Task prompt: Reproduce the operational risks list below word for word, from its heading through the last bullet.

Excerpt to read:
****
Risks Related to our Operations

• Our revenue and operating results may vary significantly from quarter to quarter due to a number of factors, many of which are outside of our control. It is possible that in some future quarters our results may be below analysts' and investors' expectations.

• Our rights to the use of the fiber that make up our network may be affected by the financial health of our fiber providers.

• We may not be able to continue to connect our network to incumbent carriers' networks or maintain Internet peering arrangements on favorable terms.

• The Network Security Agreement imposes significant requirements on us. A violation of the agreement could have severe consequences.

• It is expensive and difficult to switch new customers to our network, and lack of cooperation of incumbent carriers can slow the new customer connection process.

• The operation, administration, maintenance and repair of our systems require significant expenses and are subject to risks that could lead to disruptions in our services and the failure of our systems to operate as intended for their full design life.

• The failure of our operations support systems could adversely affect our ability to process orders and provision sales, and to bill for services efficiently and accurately, all of which could cause us to suffer customer dissatisfaction, loss of business, loss of revenue or the inability to add customers on a timely basis, any of which would adversely affect our revenues.

• We may not be able to retain our key management personnel or attract additional skilled management personnel.

• While capital expenditures have remained relatively stable at levels significantly below those prevailing prior to our bankruptcy reorganization, such levels may not be sustainable in the future, particularly as our business continues to grow. Our ability to fund future capital expenditures may be limited by our ability to generate sufficient cash flow, including raising any necessary financings.

• Intellectual property and proprietary rights of others could prevent us from using necessary technology.
****
Supplied material:
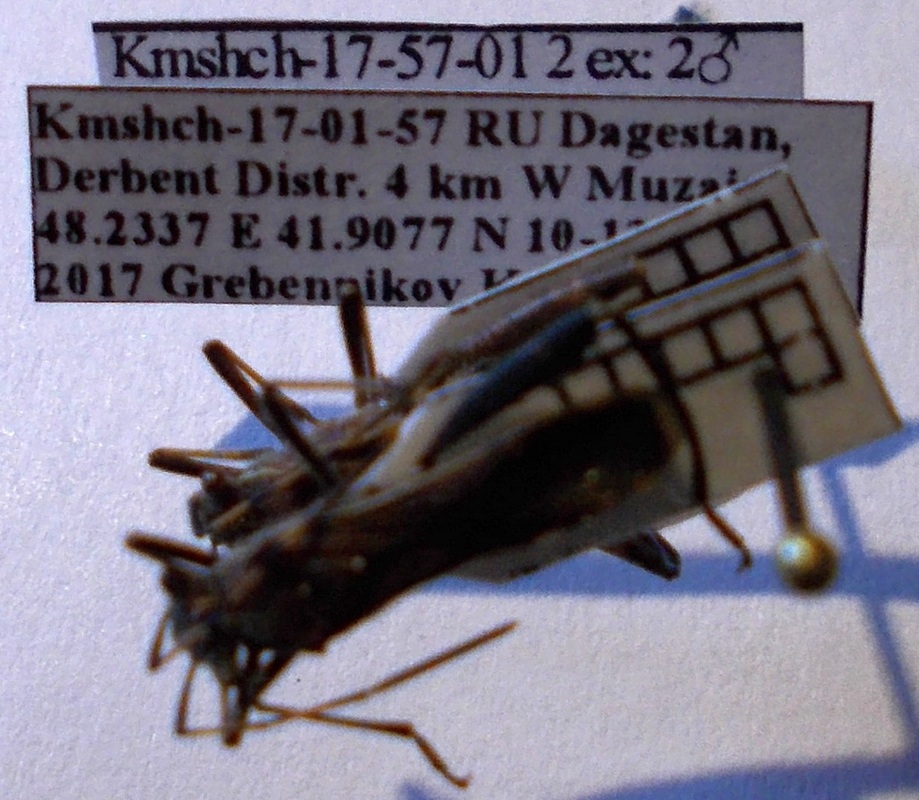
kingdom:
****
The response:
Risks Related to our Operations

• Our revenue and operating results may vary significantly from quarter to quarter due to a number of factors, many of which are outside of our control. It is possible that in some future quarters our results may be below analysts' and investors' expectations.

• Our rights to the use of the fiber that make up our network may be affected by the financial health of our fiber providers.

• We may not be able to continue to connect our network to incumbent carriers' networks or maintain Internet peering arrangements on favorable terms.

• The Network Security Agreement imposes significant requirements on us. A violation of the agreement could have severe consequences.

• It is expensive and difficult to switch new customers to our network, and lack of cooperation of incumbent carriers can slow the new customer connection process.

• The operation, administration, maintenance and repair of our systems require significant expenses and are subject to risks that could lead to disruptions in our services and the failure of our systems to operate as intended for their full design life.

• The failure of our operations support systems could adversely affect our ability to process orders and provision sales, and to bill for services efficiently and accurately, all of which could cause us to suffer customer dissatisfaction, loss of business, loss of revenue or the inability to add customers on a timely basis, any of which would adversely affect our revenues.

• We may not be able to retain our key management personnel or attract additional skilled management personnel.

• While capital expenditures have remained relatively stable at levels significantly below those prevailing prior to our bankruptcy reorganization, such levels may not be sustainable in the future, particularly as our business continues to grow. Our ability to fund future capital expenditures may be limited by our ability to generate sufficient cash flow, including raising any necessary financings.

• Intellectual property and proprietary rights of others could prevent us from using necessary technology.